In late December 2020 gasoline in Britain cost 116 pence per liter — $5.94 a gallon. By mid-March that was up to $8.23 a gallon. Over the same period U.S. gas prices rose from $2.24 to $4.32. Taking Britain’s high gas taxes into account, the price increases were similar, even though Joe Biden is not, as far as I know, the British prime minister.

But it’s not just energy prices. U.S. inflation has been driven up in part by pervasive supply-chain problems, with a big shift of demand toward goods straining ports, shipping capacity and more; these same strains, which have lasted much longer than many of us expected, have afflicted Europe, too.

So what does high inflation in Europe tell us? First, that a large part — maybe two-thirds — of the acceleration in U.S. inflation reflects global forces rather than specifically American policies and developments. Second, because these global forces may abate if we finally emerge from this dark tunnel of pandemic and war, U.S. inflation may eventually decline substantially even without drastic changes in policy. (Notice how I avoided using the word “transitory”? Oh, wait.)
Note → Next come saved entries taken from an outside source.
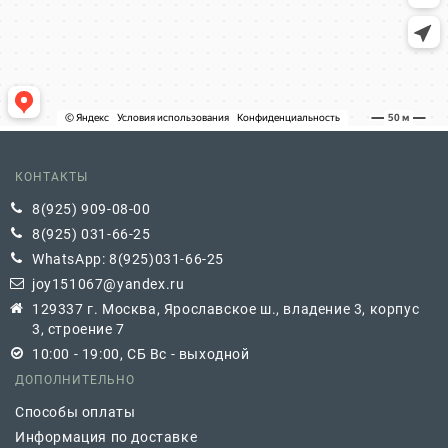
КОНТАКТЫ
8(925) 909-08-00
8(925) 031-66-25
WhatsApp: 8(925)031-66-25
joy151067@yandex.ru
129337 г. Москва, Ярославское ш., владение 3, корпус
3, строение 7
10:00 - 19:00, СБ Вс - выходной
ДОПОЛНИТЕЛЬНО
Способы оплаты
Информация по доставке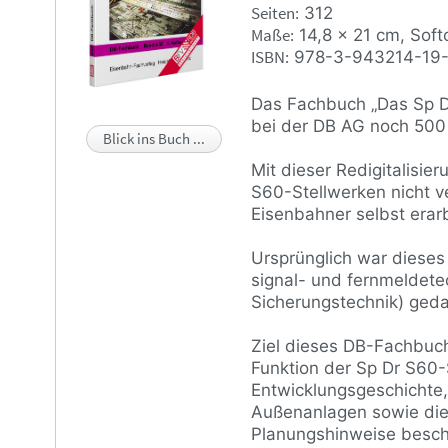
Seiten
312
Maße
14,8 x 21 cm, Soft
ISBN
978-3-943214-19
Das Fachbuch „Das Sp Dr
bei der DB AG noch 500 
Blick ins Buch ...
Mit dieser Redigitalisie
S60-Stellwerken nicht 
Eisenbahner selbst erar
Ursprünglich war dieses 
signal- und fernmeldete
Sicherungstechnik) geda
Ziel dieses DB-Fachbuch
Funktion der Sp Dr S60-
Entwicklungsgeschichte,
Außenanlagen sowie die
Planungshinweise besch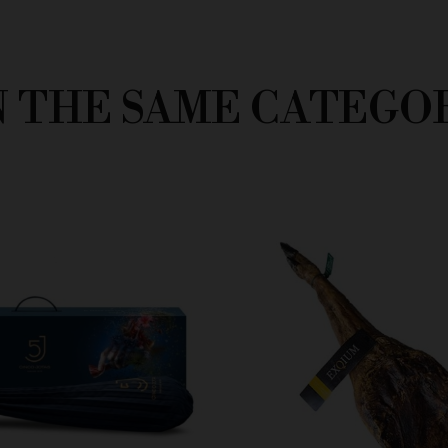
N THE SAME CATEGO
That said, inflation is running hotter on this side of the Atlantic. Why? One main factor, almost surely, is that the economy of the United States has recovered faster than that of Europe. In the fourth quarter of 2021 real gross domestic product in the U.S. was 3 percent larger than it had been before the pandemic, while the euro area had barely recovered its losses. And in case you’re wondering, you don’t need to discount those numbers for faster U.S. population growth; our working-age population has in fact stagnated since 2019, largely thanks to a collapse in immigration.

And U.S. economic growth has helped workers as well as G.D.P. Although hourly real wages have been eroded by inflation, total labor compensation is up 13.6 percent since the eve of the pandemic, compared with only 5.2 percent in Europe.

Now, excess inflation suggests that recent U.S. economic growth has been too much of a good thing. Our economy looks clearly overheated, which is why the Federal Reserve is right to have started raising interest rates and should keep doing it until inflation subsides.

But while overheating is a problem, we shouldn’t let it overshadow the good things that have happened. We recovered fast from the pandemic recession and seem to have avoided the long-term “scarring” effects that many feared. Most though not all of the inflation we’re experiencing reflects probably temporary global forces, and multiple indicators — consumer surveys, professional forecasters and financial markets — suggest that longer-term expectations of inflation remain “anchored,” that is, inflation isn’t getting entrenched in the economy.

There’s still the question of why Americans feel so lousy about the economy, or at least tell pollsters that they feel lousy (they’re spending as if they’re optimistic). We’re not unique in this respect: European consumer sentiment has also taken a hit in the face of inflation, although nothing like the plunge we’ve seen here. But that’s a topic I’ll return to another day.

For now, I’d just urge Americans to look at their economy in the European mirror. Recovering from the pandemic was always going to be tough, and Vladimir Putin has made it tougher. But under the circumstances, we’re actually doing relatively OK.